India’s National Investigation Agency (NIA) has charged controversial preacher Zakir Naik with heading an ‘unlawful association’ and inciting youths to commit acts of terror and join global outfits such as the Islamic State (IS).

The Times of India (TOI) reported the NIA as saying that Naik had ‘deliberately insulted’ the religious beliefs of Hindus, Christians and Islamic sects like Shia, Sufi and Barelvi.

It also said Naik’s speeches had influenced recruits to the IS cause, reports freemalaysiatoday.com.

Naik’s NGO, the Islamic Research Foundation (IRF), and a firm called Harmony Media Pvt Ltd were named as co-accused in the charge sheet sighted by TOI, the report said.

The IRF, which was banned by the Indian government in 2016, was said to have conspired with Naik to promote enmity and hatred between different religious groups, and to insult different religions and Islamic sects that did not subscribe to Wahhabism.

According to the charge sheet, Naik had delivered over 1,500 public lectures and talks in India and abroad since 1994.

The speeches in which he was accused of insulting the beliefs of others were in the form of CDs, DVDs and television programmes which IRF and Harmony Media were ‘instrumental’ in circulating, the NIA was quoted as saying.

Naik is wanted for questioning in India over money-laundering and terrorism-related crimes.
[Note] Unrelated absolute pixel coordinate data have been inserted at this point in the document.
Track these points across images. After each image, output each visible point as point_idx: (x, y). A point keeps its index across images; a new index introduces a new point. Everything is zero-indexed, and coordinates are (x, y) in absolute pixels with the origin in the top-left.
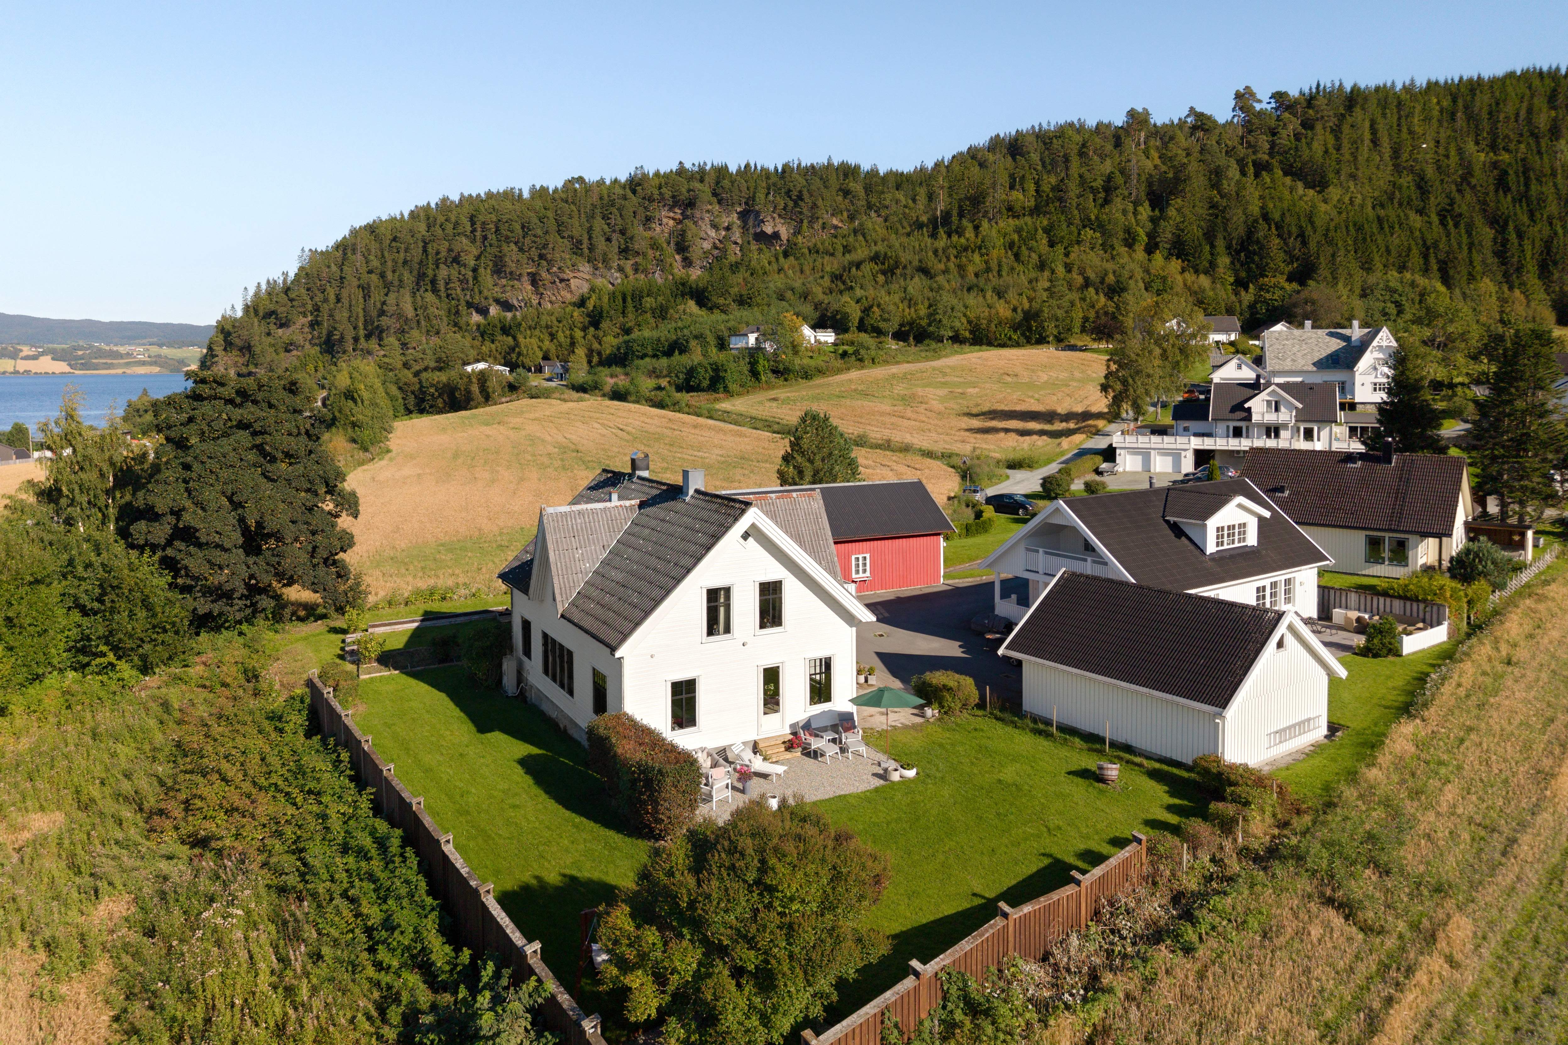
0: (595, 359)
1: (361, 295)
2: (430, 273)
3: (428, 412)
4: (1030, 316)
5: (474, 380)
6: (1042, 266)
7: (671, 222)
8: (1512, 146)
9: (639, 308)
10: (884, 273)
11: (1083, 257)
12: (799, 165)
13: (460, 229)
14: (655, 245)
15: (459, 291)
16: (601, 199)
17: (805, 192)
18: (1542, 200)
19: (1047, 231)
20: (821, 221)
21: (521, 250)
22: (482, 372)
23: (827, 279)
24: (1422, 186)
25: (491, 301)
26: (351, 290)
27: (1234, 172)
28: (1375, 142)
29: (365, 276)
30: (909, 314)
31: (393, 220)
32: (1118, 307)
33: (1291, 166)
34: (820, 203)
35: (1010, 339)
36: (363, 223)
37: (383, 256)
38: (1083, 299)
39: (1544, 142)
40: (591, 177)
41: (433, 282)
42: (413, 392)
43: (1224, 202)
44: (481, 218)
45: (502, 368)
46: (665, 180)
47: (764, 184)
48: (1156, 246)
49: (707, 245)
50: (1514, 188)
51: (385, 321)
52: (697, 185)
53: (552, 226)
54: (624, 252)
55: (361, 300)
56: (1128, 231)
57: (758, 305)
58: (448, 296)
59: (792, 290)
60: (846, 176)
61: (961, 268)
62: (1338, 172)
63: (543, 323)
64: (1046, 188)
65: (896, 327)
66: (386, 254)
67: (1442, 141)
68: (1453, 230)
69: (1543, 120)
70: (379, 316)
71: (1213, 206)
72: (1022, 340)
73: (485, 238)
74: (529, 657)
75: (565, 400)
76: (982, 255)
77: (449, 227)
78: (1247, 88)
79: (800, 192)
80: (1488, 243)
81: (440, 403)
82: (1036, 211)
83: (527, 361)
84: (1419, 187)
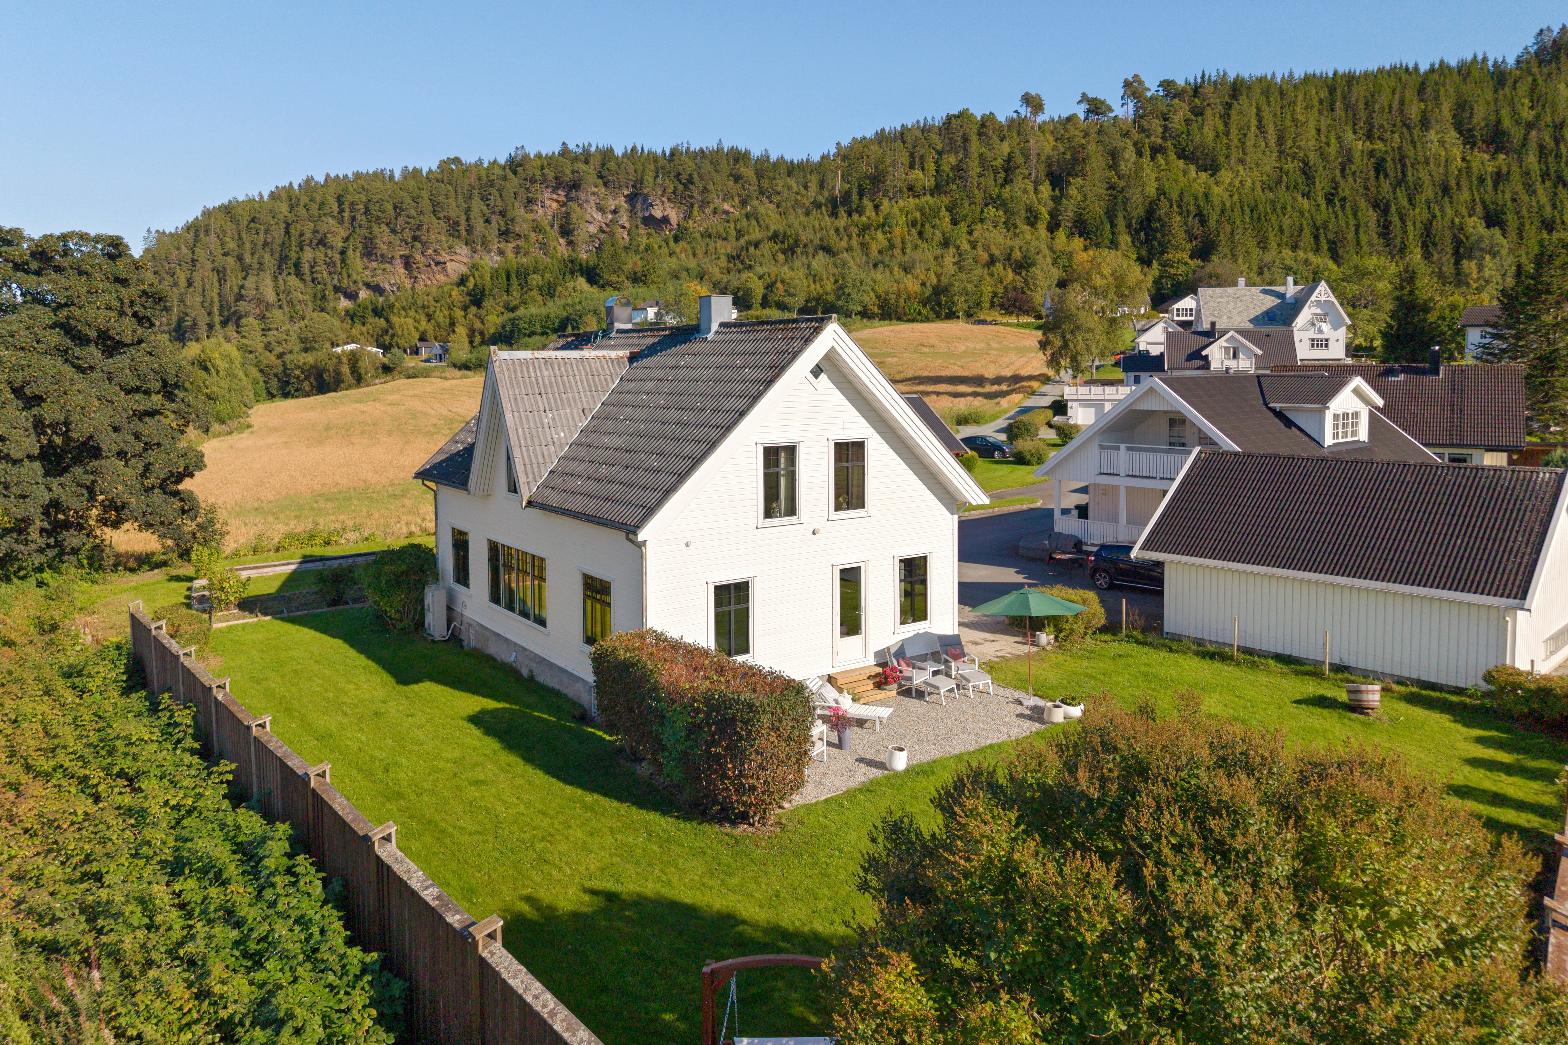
0: (478, 339)
1: (216, 278)
2: (293, 255)
3: (293, 397)
4: (939, 291)
5: (344, 360)
6: (946, 243)
7: (555, 205)
8: (1387, 135)
9: (524, 284)
10: (784, 252)
11: (987, 235)
12: (688, 149)
13: (327, 210)
14: (537, 228)
15: (325, 274)
16: (479, 179)
17: (695, 176)
18: (1418, 186)
19: (949, 209)
20: (712, 206)
21: (393, 231)
22: (352, 352)
23: (724, 259)
24: (1307, 171)
25: (360, 285)
26: (205, 273)
27: (1130, 154)
28: (1260, 127)
29: (220, 259)
30: (816, 289)
31: (250, 201)
32: (1026, 282)
33: (1184, 150)
34: (710, 187)
35: (920, 313)
36: (217, 204)
37: (240, 238)
38: (991, 275)
39: (1416, 132)
40: (469, 158)
41: (297, 265)
42: (276, 375)
43: (1122, 183)
44: (350, 198)
45: (375, 350)
46: (547, 161)
47: (652, 168)
48: (1058, 225)
49: (593, 229)
50: (1391, 174)
51: (243, 306)
52: (582, 166)
53: (427, 206)
54: (505, 234)
55: (216, 284)
56: (1029, 210)
57: (653, 282)
58: (313, 280)
59: (687, 270)
60: (736, 161)
61: (864, 246)
62: (1227, 157)
63: (420, 303)
64: (946, 168)
65: (802, 302)
66: (244, 235)
67: (1323, 129)
68: (1340, 213)
69: (1414, 111)
70: (237, 301)
71: (1112, 187)
72: (932, 315)
73: (353, 219)
74: (466, 585)
75: (446, 378)
76: (885, 233)
77: (314, 207)
78: (1136, 76)
79: (690, 175)
80: (1372, 224)
81: (306, 386)
82: (937, 189)
83: (402, 342)
84: (1304, 172)
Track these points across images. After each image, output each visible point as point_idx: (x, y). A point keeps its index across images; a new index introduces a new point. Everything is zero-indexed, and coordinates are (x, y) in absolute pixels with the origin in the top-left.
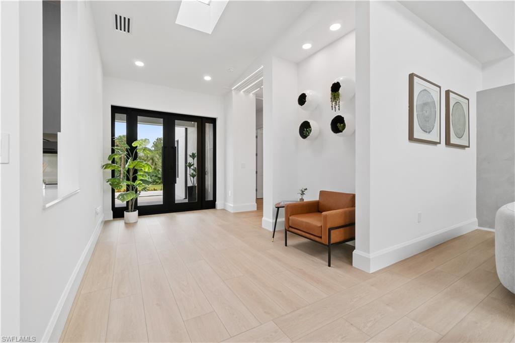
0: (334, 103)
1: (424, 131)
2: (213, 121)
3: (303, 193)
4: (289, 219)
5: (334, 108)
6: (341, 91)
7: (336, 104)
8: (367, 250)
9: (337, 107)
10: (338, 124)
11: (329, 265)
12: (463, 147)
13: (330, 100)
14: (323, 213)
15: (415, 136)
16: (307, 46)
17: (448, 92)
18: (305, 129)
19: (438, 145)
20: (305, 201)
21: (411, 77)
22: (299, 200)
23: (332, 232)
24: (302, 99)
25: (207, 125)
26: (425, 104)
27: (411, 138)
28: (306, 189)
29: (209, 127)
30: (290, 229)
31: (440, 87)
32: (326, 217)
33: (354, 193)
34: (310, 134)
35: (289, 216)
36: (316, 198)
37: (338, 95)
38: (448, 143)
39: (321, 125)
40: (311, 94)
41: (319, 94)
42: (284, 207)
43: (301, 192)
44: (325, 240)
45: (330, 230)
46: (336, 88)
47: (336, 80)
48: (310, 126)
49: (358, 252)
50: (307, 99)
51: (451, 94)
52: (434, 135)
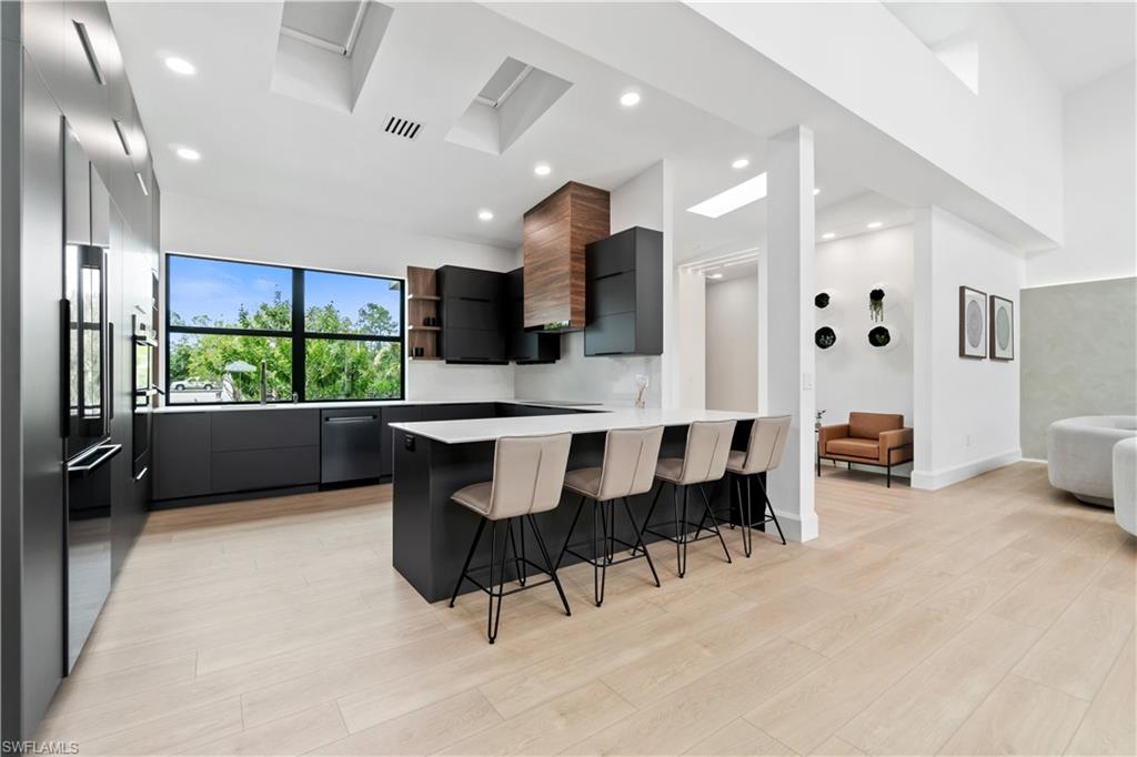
0: (874, 312)
1: (973, 345)
3: (819, 416)
4: (826, 444)
5: (874, 317)
6: (884, 300)
7: (877, 313)
8: (928, 468)
9: (879, 317)
10: (879, 337)
11: (889, 487)
12: (1006, 360)
13: (869, 308)
14: (882, 433)
15: (967, 353)
16: (828, 235)
17: (993, 298)
18: (823, 337)
19: (986, 360)
21: (962, 289)
24: (822, 301)
26: (974, 315)
27: (962, 354)
28: (824, 412)
30: (828, 456)
31: (985, 294)
32: (885, 437)
34: (834, 345)
35: (823, 440)
36: (846, 421)
37: (881, 305)
38: (993, 356)
40: (838, 294)
44: (883, 461)
45: (889, 450)
46: (877, 296)
47: (877, 287)
48: (833, 334)
49: (918, 473)
50: (830, 301)
51: (996, 299)
52: (981, 349)
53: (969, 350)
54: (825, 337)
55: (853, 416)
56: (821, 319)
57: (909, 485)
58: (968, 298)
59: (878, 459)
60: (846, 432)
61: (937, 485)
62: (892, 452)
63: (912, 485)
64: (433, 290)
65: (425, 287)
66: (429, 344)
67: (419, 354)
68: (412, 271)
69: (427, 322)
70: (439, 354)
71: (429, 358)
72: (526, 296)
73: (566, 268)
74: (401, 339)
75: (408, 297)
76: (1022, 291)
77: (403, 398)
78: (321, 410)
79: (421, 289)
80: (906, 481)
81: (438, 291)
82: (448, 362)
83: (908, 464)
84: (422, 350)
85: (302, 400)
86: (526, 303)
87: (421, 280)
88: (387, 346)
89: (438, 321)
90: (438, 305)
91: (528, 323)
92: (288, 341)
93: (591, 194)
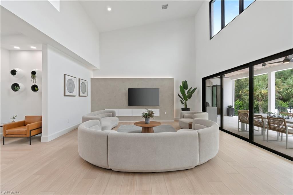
0: (33, 79)
1: (70, 92)
3: (14, 118)
4: (6, 131)
5: (33, 81)
6: (36, 75)
7: (34, 80)
8: (47, 134)
9: (34, 81)
10: (34, 88)
11: (30, 144)
13: (31, 77)
14: (27, 125)
15: (67, 95)
16: (17, 48)
17: (79, 79)
18: (16, 87)
19: (76, 97)
20: (15, 122)
21: (65, 75)
22: (11, 122)
23: (32, 131)
24: (14, 72)
26: (71, 84)
27: (65, 95)
28: (16, 116)
30: (7, 136)
31: (76, 78)
32: (28, 126)
33: (41, 115)
34: (19, 90)
35: (6, 130)
37: (35, 77)
39: (25, 85)
40: (19, 71)
42: (2, 126)
43: (13, 118)
44: (28, 135)
45: (30, 131)
46: (34, 73)
47: (34, 70)
48: (19, 86)
49: (43, 136)
50: (17, 73)
51: (80, 80)
52: (74, 94)
53: (67, 93)
54: (15, 87)
55: (26, 117)
56: (14, 80)
57: (41, 141)
58: (67, 78)
59: (26, 135)
60: (23, 124)
61: (49, 140)
63: (42, 141)
76: (91, 79)
80: (39, 139)
83: (41, 134)
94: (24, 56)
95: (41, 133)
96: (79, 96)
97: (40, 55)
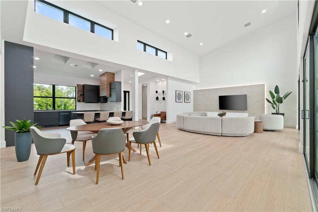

He fled India in 2016, after a suspect in a terror attack on a Dhaka cafe in Bangladesh said he had been influenced by Naik’s speeches, and Bangladesh banned his Peace TV channel.

In May, the NIA wrote to Interpol, asking that a red-corner notice be issued against him. This would mean that he would be officially declared an international fugitive, and police in any country would be authorised to arrest him.

However, Naik contested the request, telling Interpol in a letter that the Indian agencies were unfairly targeting him because he was a Muslim.

He was also reported as claiming that his speeches had only promoted peace, and that he had never advocated terror or jihad.

He said he had been delivering talks on Islam for the past 25 years across several countries, where he was respected and welcomed.

 

However, the NIA said in its charge sheet that Naik ‘was not considered an Islamic scholar’, adding that ‘his knowledge of Islam was very poor’.

Naik was the subject of controversy in Malaysia earlier this year when Deputy Prime Minister Ahmad Zahid Hamidi announced that the Islamic preacher had permanent resident (PR) status.

This followed reports by the Hindustan Times last November which said Naik had been given Malaysian citizenship.

The NIA’s charge sheet against Naik quoted a witness named Noor Mohammad, who told the agency that he had been influenced by the preacher’s talks at ‘peace conferences’ organised by the IRF in 2007 and 2008.

Noor Mohammad had initially aborted his plans to join the IS in Syria, but was later motivated by an accused in the Malad-Malwani IS module case who quoted Naik as saying that suicide bombing was permissible in Islam, the report said.

‘Since he considered A-1 (Naik) an authority over Islamic viewpoint, he readily agreed to join the IS to fight jihad for them,’ the charge sheet read.

The NIA also cited another case in which Arshi Asif Qureshi, an associate of Naik and an IRF employee, was arrested in July last year for forcibly converting two individuals to Islam and recruiting them for the IS.

In a third case cited in the charge sheet, the NIA named Abu Anas, who is also listed in a separate charge sheet for an ‘IS conspiracy case’ investigated by the agency in 2015.

Anas was said to be part of a conspiracy by an IS-affiliated group to recruit Muslims from India to work for the organisation.

He had also reportedly received a scholarship from the IRF between 2013 and 2015.